Canaan’s Former Chairman Jack Kong Faces Crypto Project Hack From Insider
China-based computer hardware manufacturer Cannon has disclosed the hacking of a cryptocurrency project in which its former chairman, Jack Kong, had invested.
The hacker was an insider from a crypto project and fled to Thailand following the crime. “The hacker fled to Thailand but was arrested and returned to China within 48 hours after working with the Chinese police,” Wu Blockchain read in a tweet.
“The hacker has been hiding for a long time, secretly photographing passwords and changing hardware wallets.”
Kong wrote on Oct. 1 that crypto project imToken immediately investigated the issue and initially believed it to be phishing.
“Initially, there was no suspicion that it was an insider crime. Although it was concluded that EmToken did not involve fake wallet customers, authorized fraud and lido phishing, it is unlikely that the group did not have a specific target of suspicion.
Kong received the information about the attack from the project team and immediately assisted the team by contacting several institutions.
“But I decided to reduce the investment completely because of the uncertainty of getting the money back,” he added.
Insider risk
Kong said a few hours later another breach was reported from “another large wallet”. It was only after this that the project team started investigating the insider hack further and reported the matter, he added.
He was charged by the police the next day, Kong's tweet read.
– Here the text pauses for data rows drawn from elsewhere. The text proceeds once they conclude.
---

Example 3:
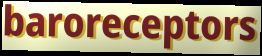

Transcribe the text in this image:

baroreceptors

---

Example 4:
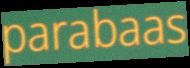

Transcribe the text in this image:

parabaas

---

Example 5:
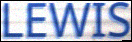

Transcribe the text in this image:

LEWIS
With the help of crypto exchange Bitmart and blockchain security platform Slow Mist, the crypto project helped the police by issuing verification letters to various platforms.
“The suspect tried to get some Thai baht online, thinking no one could find him. The suspect was arrested by the Chinese police on the mainland.
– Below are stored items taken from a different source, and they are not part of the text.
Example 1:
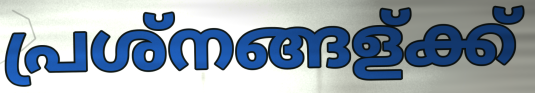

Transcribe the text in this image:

പ്രശ്നങ്ങള്ക്ക്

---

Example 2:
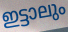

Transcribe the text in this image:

ഇട്ടാലും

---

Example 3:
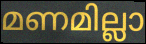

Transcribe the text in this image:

മണമില്ലാ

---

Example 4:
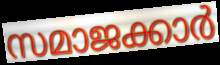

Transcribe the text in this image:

സമാജക്കാർ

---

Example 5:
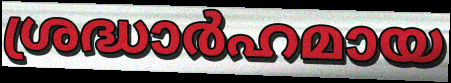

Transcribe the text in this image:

ശ്രദ്ധാർഹമായ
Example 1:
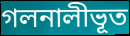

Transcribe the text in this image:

গলনালীভূত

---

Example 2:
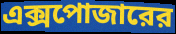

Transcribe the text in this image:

Kong warns the hackers that as long as they try to withdraw stolen funds, “unless you take these coins to the grave,” there will be a way to track them down.
He also stressed that whenever a theft occurs, companies must simultaneously investigate internal and external crimes.
Safety education for users
Kong urged crypto firms to establish security education, including practical “realistic theft simulation training and prevention.”
“Most people don't have personal experience when it comes to safety education.”
He suggested that capable institutions and individuals form a “security DAO” together. This helps experienced teams engage in education, training and detection, which speeds up the investigation process and enables the recovery of stolen assets before hackers attempt to withdraw funds.
His post also confirmed that almost 100% of the stolen funds were recovered. “A very small part and the GAS lost in the coin simulation process were not found,” Kong added.